The Invertebrates Display Case

Bearing witness to the former exhibit design scheme of the Museum, the “Invertebrates” display case has been left unchanged to illustrate the traditional classification system created by Carl Linnaeus.
However, the exhibit design of the following display cases will be updated to reflect – as they are rearranged – the modern system of phylogenetic classification.

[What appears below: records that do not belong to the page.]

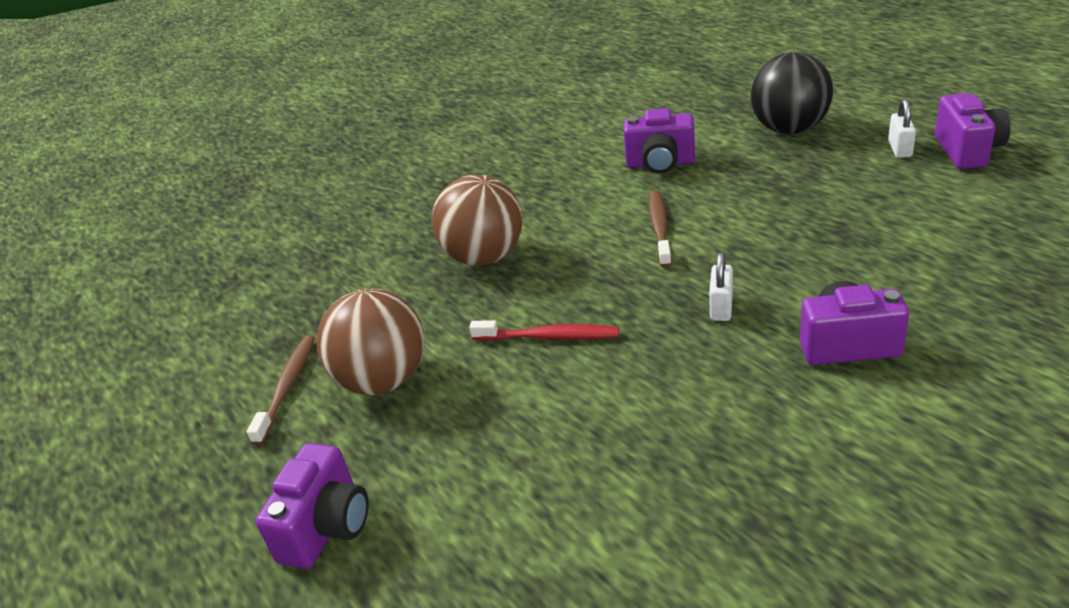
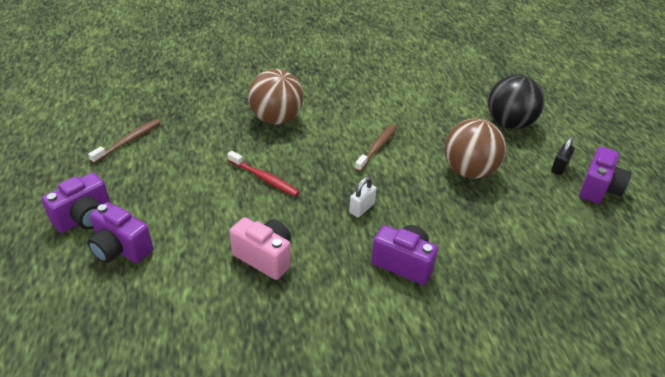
camera: 20 degrees right, 5 degrees up
brown ball [317,288,424,395] -> brown ball moved to [444,118,506,179]
purple camera [623,108,695,174] -> purple camera moved to [87,202,153,263]
white padlock [888,99,916,158] -> black padlock [551,137,575,175]
none -> pink camera [229,217,291,280]

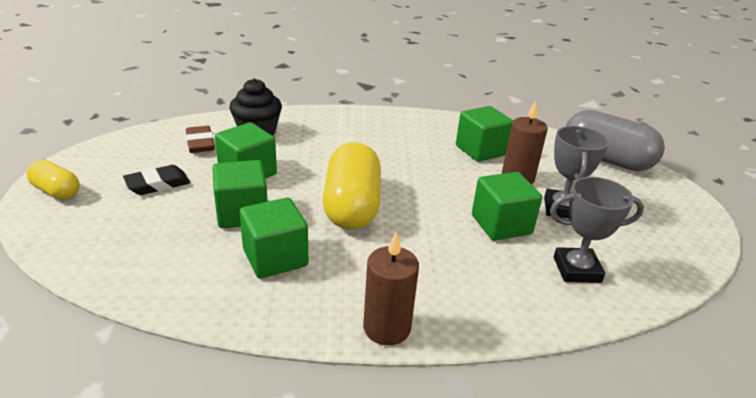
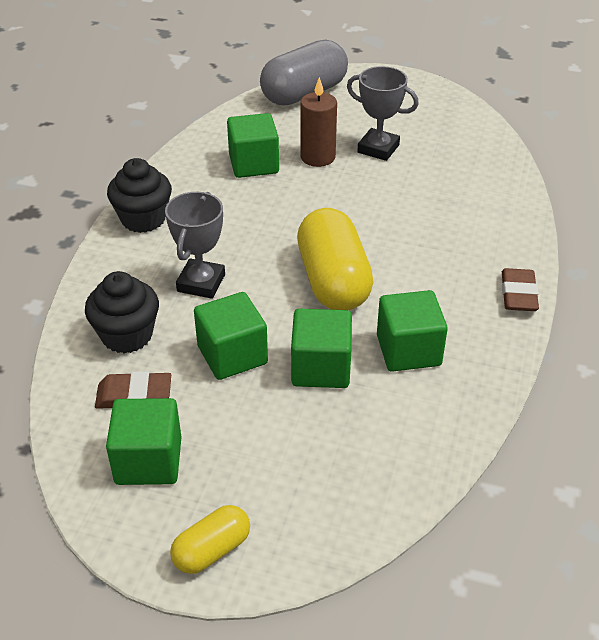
camera: 70 degrees left, 10 degrees up
black eraser [123,165,190,195] -> none
yellow capsule [323,142,381,230] -> yellow capsule turned 60 degrees clockwise [297,208,373,310]
brown candle [363,232,419,346] -> brown eraser [502,268,539,311]
green cube [472,172,542,241] -> green cube moved to [106,398,181,485]
grey trophy [550,177,644,283] -> grey trophy moved to [165,192,225,299]
none -> black cupcake [107,158,172,233]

The Cabinet of Curiosities

The display case is evocative of the cabinet of a 19th-century naturalist, a time when the work done by scientists was mainly descriptive and handwritten. Using their documentation and their dissection and observation equipment (a magnifying glass, a microscope, etc.) they would observe, describe and classify fauna and flora, living things either native to Belgium or brought back from expeditions, more often than not preserved in alcohol or prepared by means of taxidermy. The fruit of their work generally gave rise to descriptive scientific works which were richly illustrated with sketches and drawings delicately done by hand.